Across the records below, count the lines that contain "frame" and write down only the count.

── Exercise input

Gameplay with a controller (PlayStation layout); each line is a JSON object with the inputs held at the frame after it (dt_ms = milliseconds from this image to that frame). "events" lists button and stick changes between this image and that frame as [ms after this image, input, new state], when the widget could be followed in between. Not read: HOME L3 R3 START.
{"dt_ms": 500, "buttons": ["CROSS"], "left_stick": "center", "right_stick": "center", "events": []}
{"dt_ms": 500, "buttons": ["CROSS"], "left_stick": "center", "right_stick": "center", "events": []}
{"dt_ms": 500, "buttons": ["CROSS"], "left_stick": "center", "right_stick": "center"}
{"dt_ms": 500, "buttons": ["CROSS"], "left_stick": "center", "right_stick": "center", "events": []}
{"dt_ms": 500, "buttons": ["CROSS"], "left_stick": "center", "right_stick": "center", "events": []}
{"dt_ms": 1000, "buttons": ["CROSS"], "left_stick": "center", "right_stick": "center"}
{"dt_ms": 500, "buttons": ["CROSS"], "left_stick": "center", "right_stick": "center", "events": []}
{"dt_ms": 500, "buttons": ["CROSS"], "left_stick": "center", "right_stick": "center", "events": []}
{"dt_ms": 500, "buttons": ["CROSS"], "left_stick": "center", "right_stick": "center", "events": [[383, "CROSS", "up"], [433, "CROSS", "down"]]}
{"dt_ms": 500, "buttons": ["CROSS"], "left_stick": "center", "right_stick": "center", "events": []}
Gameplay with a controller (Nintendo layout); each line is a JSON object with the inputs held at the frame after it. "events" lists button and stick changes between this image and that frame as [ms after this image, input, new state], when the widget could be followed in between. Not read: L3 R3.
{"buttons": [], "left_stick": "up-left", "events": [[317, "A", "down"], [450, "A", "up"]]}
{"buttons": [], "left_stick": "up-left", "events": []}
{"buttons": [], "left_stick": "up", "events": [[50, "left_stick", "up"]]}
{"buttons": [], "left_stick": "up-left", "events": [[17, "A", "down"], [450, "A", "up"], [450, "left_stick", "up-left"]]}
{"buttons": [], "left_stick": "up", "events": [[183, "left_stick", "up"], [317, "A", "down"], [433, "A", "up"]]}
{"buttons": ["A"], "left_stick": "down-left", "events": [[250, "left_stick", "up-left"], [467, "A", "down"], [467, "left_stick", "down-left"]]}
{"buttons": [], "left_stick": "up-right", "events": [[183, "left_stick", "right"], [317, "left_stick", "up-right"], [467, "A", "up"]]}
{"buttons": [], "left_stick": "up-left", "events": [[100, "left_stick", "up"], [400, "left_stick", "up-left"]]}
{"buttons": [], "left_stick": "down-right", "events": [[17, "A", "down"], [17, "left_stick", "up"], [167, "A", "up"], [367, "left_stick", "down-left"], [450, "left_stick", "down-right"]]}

────

#### Exercise output:
2